This morning I have been enlivening my life by sticking around in telephone hell. Three simple tasks, all frustrated to greater or lesser extent by incompetency, bureaucracy, stupid rules, laziness, and automatic telephone systems.
1. Pay off old bill. Found out by inspection of a credit report that I had some outstanding charge from a gas company that my housemates had neglected to pay off while they were still living there (I moved out early). Resign self to paying the trifling amount. Attempt to pay off this amount. Get the phone call run around: call one number, get redirected to another number. Call them. They don't have the account any more, it was taken back. And so on. I want to give these people money. Is it really so hard for them to accept it? Still haven't managed to pay it off yet.
2. Get what I paid for. In March: order some computer gubbins. Package arrives, containing wrong (and cheaper) gubbins. After several weeks, finally get an RMA number and return the item. Now, call company repeatedly to try to get acknowledgement that they have some intention of sending the correct item. Get to sit through two minutes of recorded announcements and menus before being dropped into voicemail. Repeatedly. Yawn.
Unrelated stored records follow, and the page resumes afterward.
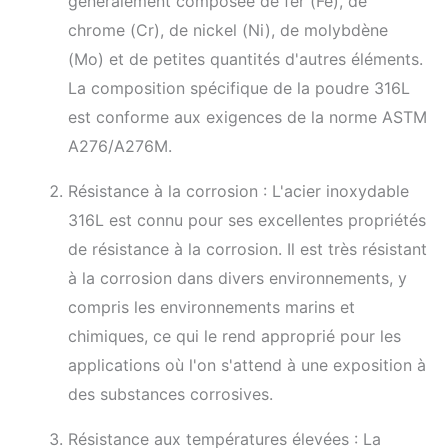
généralement composée de fer (Fe), de
chrome (Cr), de nickel (Ni), de molybdène
(Mo) et de petites quantités d'autres éléments.
La composition spécifique de la poudre 316L
est conforme aux exigences de la norme ASTM
A276/A276M.
Résistance à la corrosion : L'acier inoxydable
316L est connu pour ses excellentes propriétés
de résistance à la corrosion. Il est très résistant
à la corrosion dans divers environnements, y
compris les environnements marins et
chimiques, ce qui le rend approprié pour les
applications où l'on s'attend à une exposition à
des substances corrosives.
Résistance aux températures élevées : La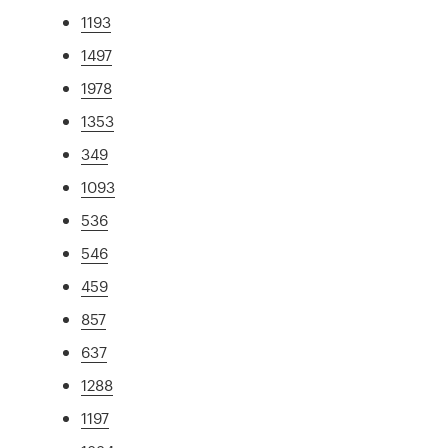
1193
1497
1978
1353
349
1093
536
546
459
857
637
1288
1197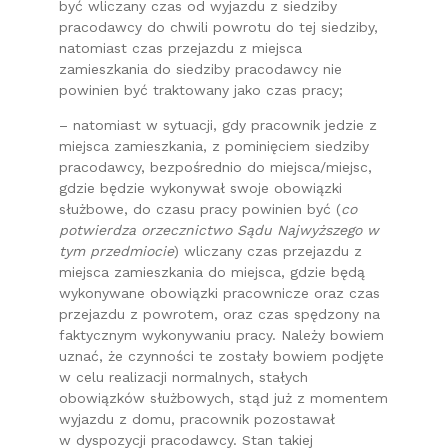
być wliczany czas od wyjazdu z siedziby
pracodawcy do chwili powrotu do tej siedziby,
natomiast czas przejazdu z miejsca
zamieszkania do siedziby pracodawcy nie
powinien być traktowany jako czas pracy;
– natomiast w sytuacji, gdy pracownik jedzie z
miejsca zamieszkania, z pominięciem siedziby
pracodawcy, bezpośrednio do miejsca/miejsc,
gdzie będzie wykonywał swoje obowiązki
służbowe, do czasu pracy powinien być (
co
potwierdza orzecznictwo Sądu Najwyższego w
tym przedmiocie
) wliczany czas przejazdu z
miejsca zamieszkania do miejsca, gdzie będą
wykonywane obowiązki pracownicze oraz czas
przejazdu z powrotem, oraz czas spędzony na
faktycznym wykonywaniu pracy. Należy bowiem
uznać, że czynności te zostały bowiem podjęte
w celu realizacji normalnych, stałych
obowiązków służbowych, stąd już z momentem
wyjazdu z domu, pracownik pozostawał
w dyspozycji pracodawcy. Stan takiej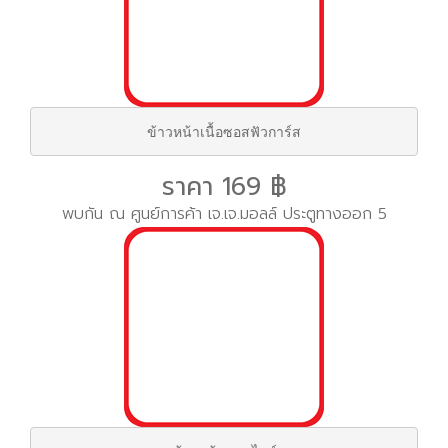
ข้าวหน้าเนื้อซอสฟัวการ์ส
ราคา 169 ฿
พบกัน ณ ศูนย์การค้า เจ.เจ.มอลล์ ประตูทางออก 5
3. Try to get a driving licence. People repeatedly express amazement that I can live in New Jersey and don't drive. It turns out that it is bureaucratically impossible for me to get a licence here. In order to get a licence, I need to get a permit from the DMV. Of course, I'm not allowed to go to the local service center, because I am an alien, and therefore dangerous. So I call up to see if anyone in DMV central knows what I have to do (of course, the charming website has no information about any of this, but experience of friends tells me that I can't trust their lies). It turns out that you can't get a new licence if you have less than 1 year remaining on your visa. And, my visa is issued 1 year at a time. So in fact, it is not possible for me to break through this bureaucracy and get a permit, and hence not possible for me to drive in New Jersey, until I get a new visa with more than one year on it. Roll on the H1-B, I say.